((

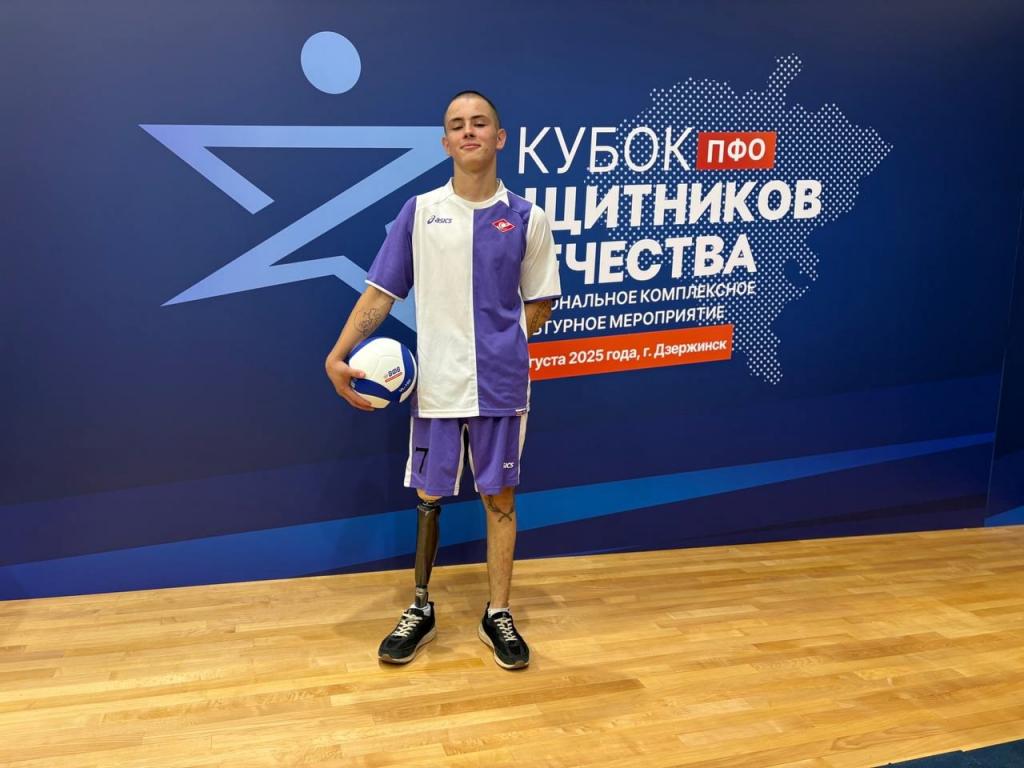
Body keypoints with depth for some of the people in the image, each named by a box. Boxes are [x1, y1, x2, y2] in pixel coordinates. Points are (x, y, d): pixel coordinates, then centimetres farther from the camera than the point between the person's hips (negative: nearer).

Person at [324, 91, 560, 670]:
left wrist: (499, 345, 0)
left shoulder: (528, 218, -1)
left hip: (501, 386, 0)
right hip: (435, 384, 1)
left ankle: (498, 614, 23)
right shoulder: (419, 212, 1)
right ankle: (421, 609, 29)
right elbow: (381, 292, -1)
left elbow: (539, 305, 8)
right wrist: (339, 356, -10)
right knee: (429, 498, 11)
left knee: (500, 496, 7)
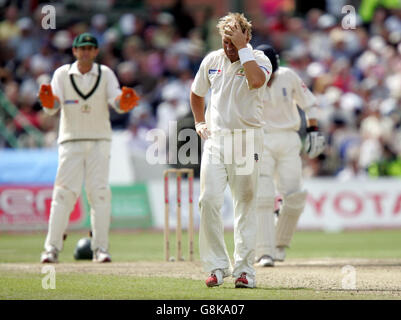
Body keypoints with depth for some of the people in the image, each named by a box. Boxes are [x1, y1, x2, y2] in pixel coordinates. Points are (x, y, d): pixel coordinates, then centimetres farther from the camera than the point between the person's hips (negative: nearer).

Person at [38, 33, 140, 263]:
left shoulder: (105, 74, 4)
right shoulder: (62, 74, 2)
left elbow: (118, 104, -7)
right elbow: (53, 107, -9)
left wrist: (126, 101, -30)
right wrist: (48, 101, -31)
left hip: (99, 140, 1)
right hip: (71, 139, -1)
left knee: (100, 192, -5)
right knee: (64, 192, -8)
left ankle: (101, 248, -2)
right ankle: (52, 248, -6)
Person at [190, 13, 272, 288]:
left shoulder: (259, 60, -4)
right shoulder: (212, 61, 9)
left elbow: (256, 81, -29)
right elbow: (197, 93, 26)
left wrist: (242, 47, -24)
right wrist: (200, 123, 15)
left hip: (246, 140, -3)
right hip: (215, 139, 3)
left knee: (245, 204, 0)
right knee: (209, 201, -8)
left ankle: (244, 268, 5)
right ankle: (217, 265, -1)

))

AIM OF THE EXERCISE:
Rescale the data, beginning at the line that has "left shoulder: (528, 218, -1)" and stopping after the end of the data: write every line again, the ones without keypoints too, but multiply each keypoint number (the x and y pixel coordinates and the depth) by 0.95 and round to whole numbers, halves up. Leave out the picture lines.

TASK ANSWER:
left shoulder: (502, 207, -1)
left hip: (476, 367, 0)
right hip: (413, 365, 1)
left ankle: (473, 583, 22)
right shoulder: (398, 201, 1)
right ankle: (400, 579, 28)
right elbow: (362, 277, -1)
left elbow: (512, 290, 8)
right wrist: (322, 338, -10)
right knee: (408, 473, 10)
left knee: (475, 471, 7)
Body keypoints with depth for some of the people in the image, each named by a box. Boxes are [x1, y1, x2, y2] in pixel coordinates. Points are (x, y, d): pixel coordinates, then centimetres farther from the camera than the point between the person's hips (negative: nearer).

Person at [38, 33, 140, 263]:
left shoulder: (100, 70, 4)
right shoulder: (59, 70, 2)
left elbow: (112, 99, -7)
right elbow: (50, 102, -9)
left wrist: (120, 96, -29)
right wrist: (46, 96, -29)
left hip: (94, 133, 1)
right hip: (67, 132, -1)
left knee: (95, 182, -5)
right knee: (61, 182, -8)
left ankle: (96, 236, -2)
right ankle: (49, 236, -6)
Person at [190, 13, 272, 288]:
left shoulder: (246, 57, -4)
right shoulder: (201, 58, 9)
left elbow: (243, 77, -28)
right elbow: (187, 88, 25)
left wrist: (230, 45, -23)
right wrist: (190, 117, 14)
left hip: (234, 133, -3)
right hip: (204, 132, 3)
left knee: (233, 194, 0)
right knee: (199, 191, -8)
left ankle: (232, 255, 5)
right ankle: (206, 252, -1)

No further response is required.